*RAW DATA:*
+--

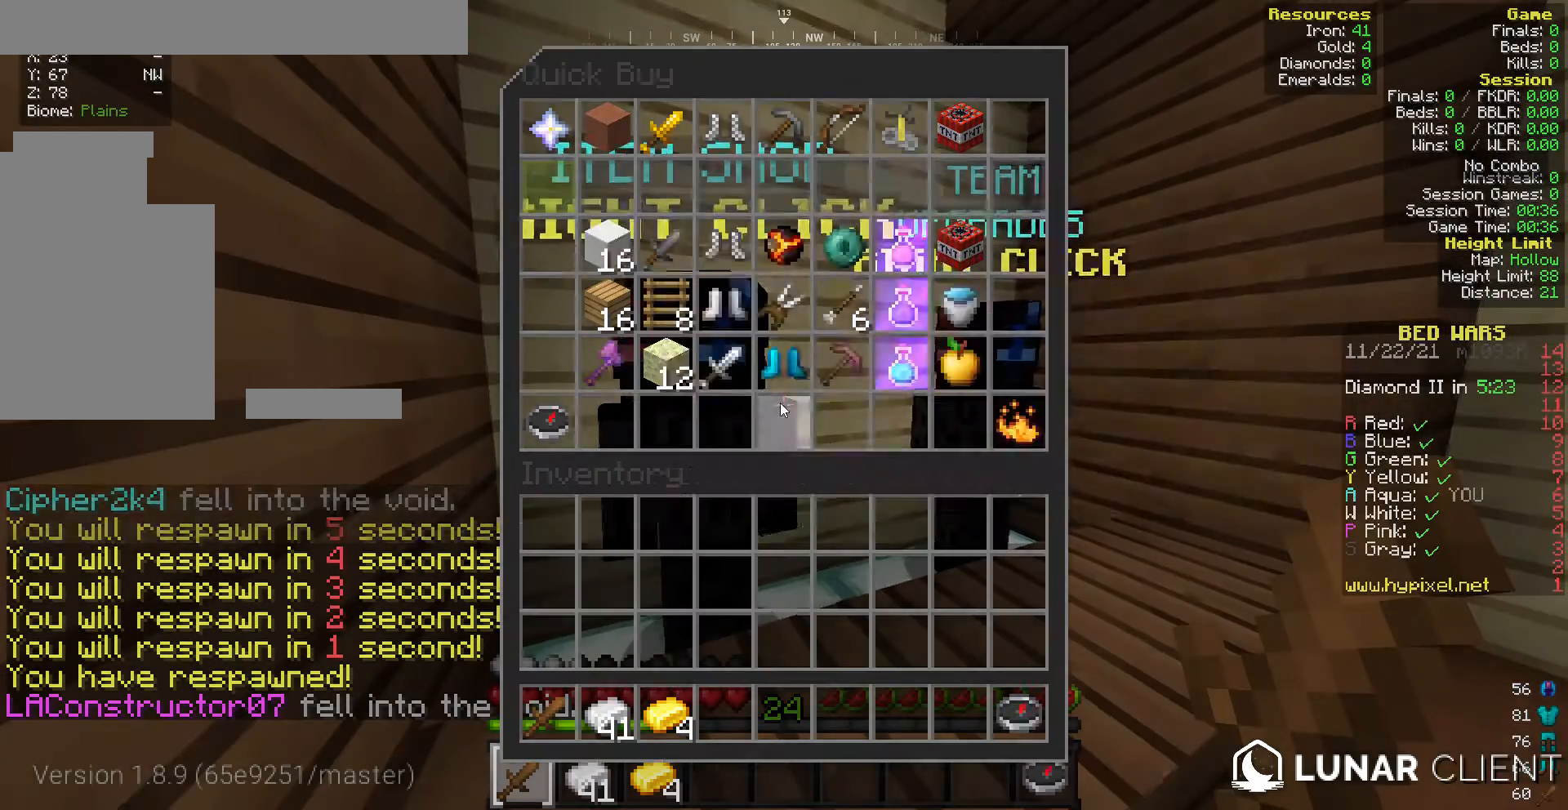
{"keys": [], "mouse": [], "events": []}
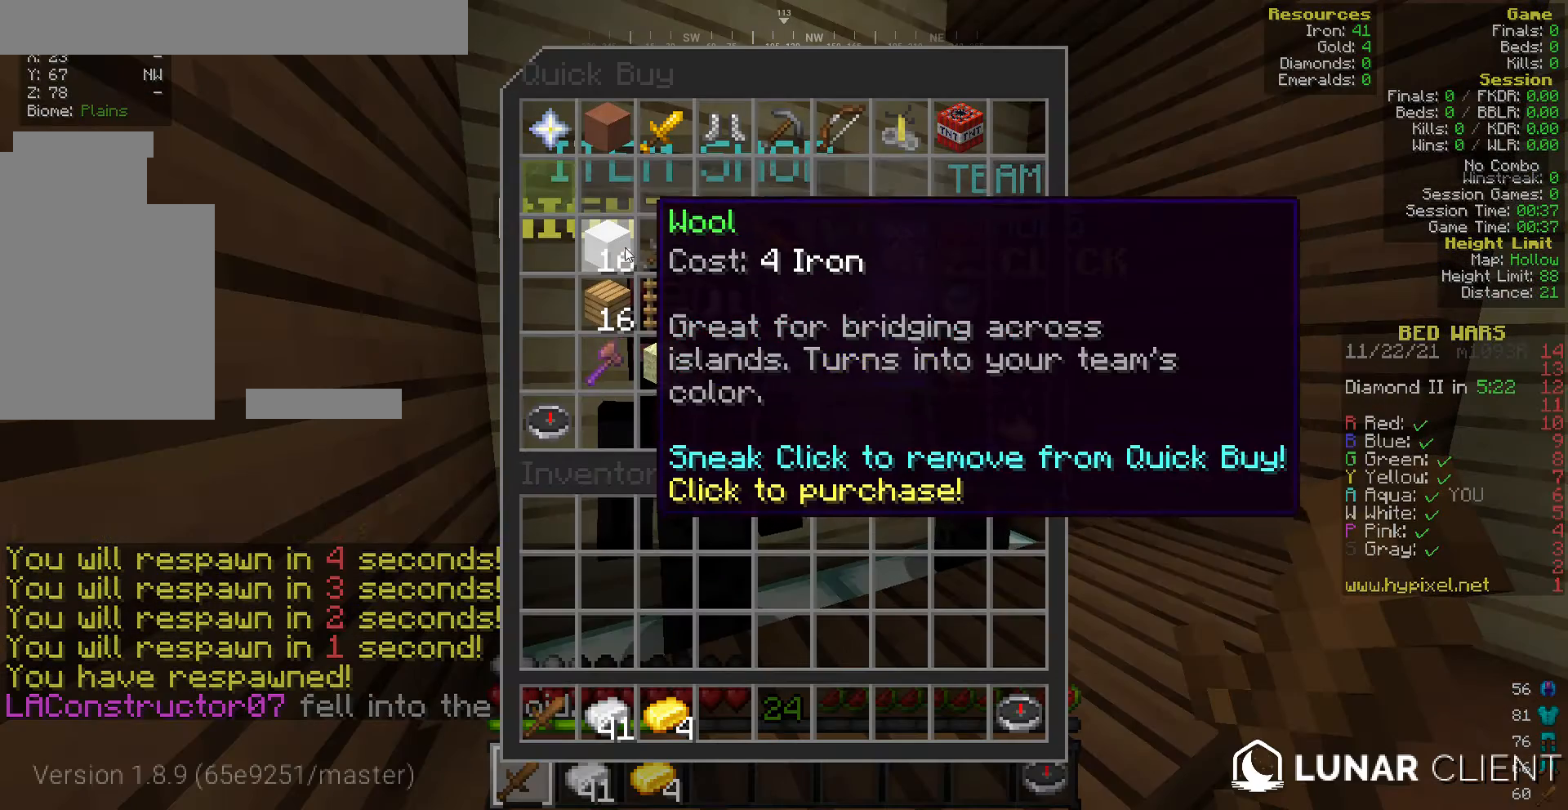
{"keys": [], "mouse": [], "events": []}
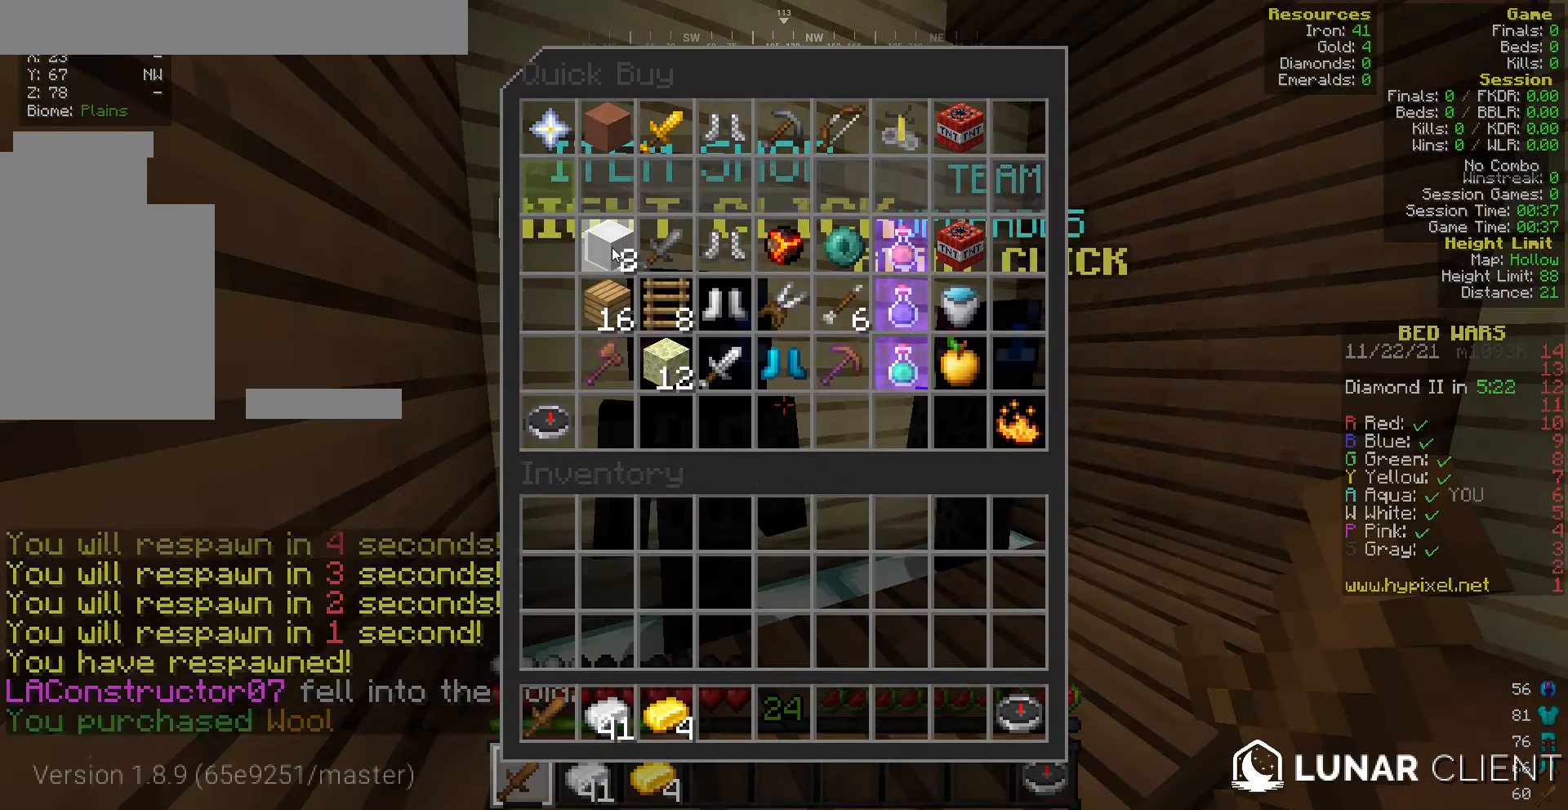
{"keys": [], "mouse": [], "events": []}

+--

*TASK TO CARRY OUT:*
The listing above should be repeated word for word, pictures removed.

*RESPONSE BOX:*
{"keys": [], "mouse": [], "events": []}
{"keys": [], "mouse": [], "events": []}
{"keys": [], "mouse": [], "events": []}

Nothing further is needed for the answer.